The Janssen Pharmaceutical Companies of Johnson & Johnson (Janssen) has shared positive results from a late-stage study of erdafitinib in urothelial carcinoma, the most common type of bladder cancer.
Urothelial carcinoma accounts for approximately 90% of bladder cancer cases, and up to 20% of patients diagnosed with metastatic urothelial carcinoma have an FGFR genetic alteration.
Despite most urothelial carcinomas being diagnosed at an early stage, rates of recurrence and disease progression are high and a significant proportion of patients who undergo radical surgery will experience disease recurrence.

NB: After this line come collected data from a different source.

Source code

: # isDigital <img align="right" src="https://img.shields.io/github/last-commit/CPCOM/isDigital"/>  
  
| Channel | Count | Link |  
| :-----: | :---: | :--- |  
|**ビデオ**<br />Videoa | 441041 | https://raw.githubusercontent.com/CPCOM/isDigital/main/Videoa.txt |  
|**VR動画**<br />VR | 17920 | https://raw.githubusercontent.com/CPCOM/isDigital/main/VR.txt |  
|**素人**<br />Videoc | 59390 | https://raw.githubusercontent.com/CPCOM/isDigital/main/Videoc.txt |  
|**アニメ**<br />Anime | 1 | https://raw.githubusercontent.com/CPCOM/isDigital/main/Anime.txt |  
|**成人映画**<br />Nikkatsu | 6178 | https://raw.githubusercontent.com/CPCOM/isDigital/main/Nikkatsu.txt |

Martin Vogel, EMEA therapeutic area lead oncology, Janssen-Cilag GmbH, said: “Bladder cancer, of which urothelial carcinoma is the most common form, carries a high burden of disease for patients… Patients with advanced urothelial carcinomas, including FGFR-driven tumours who have exhausted standard treatment options, can face a particularly poor prognosis.”
Results from an interim analysis of cohort 1 in the phase 3 THOR trial, which evaluated Janssen’s FGFR tyrosine kinase inhibitor versus chemotherapy in patients with metastatic or unresectable urothelial carcinoma and selected FGFR gene alterations who had received prior treatment with an anti-PD-L1 agent, were presented at the American Society of Clinical Oncology annual meeting.
The study met its primary endpoint of overall survival in this cohort and reduced the risk of death by 36%. Treatment with erdafitinib also provided significantly longer progression free survival and greater overall response rate versus chemotherapy.
Overall survival benefit with erdafitinib versus chemotherapy was also consistently observed across all subgroups, the company said, and the safety profile of erdafitinib was in line with the known safety profile of the drug in metastatic urothelial carcinoma.
“This data demonstrates the potential benefit of targeted therapy in effectively inhibiting the growth of FGFR-altered tumours and provides hope that we can tailor treatment to improve outcomes for these patients,” Vogel said.
These interim results met the predefined criteria for superiority, Janssen outlined, adding that the independent data safety monitoring committee have recommended the study be stopped and that all patients randomised to chemotherapy be offered the opportunity to cross-over to erdafitinib.
Erdafitinib has already received accelerated approval from the US Food and Drug Administration as a targeted therapy for certain adult patients with locally advanced or metastatic urothelial carcinoma with susceptible FGFR3 or FGFR2 genetic alterations.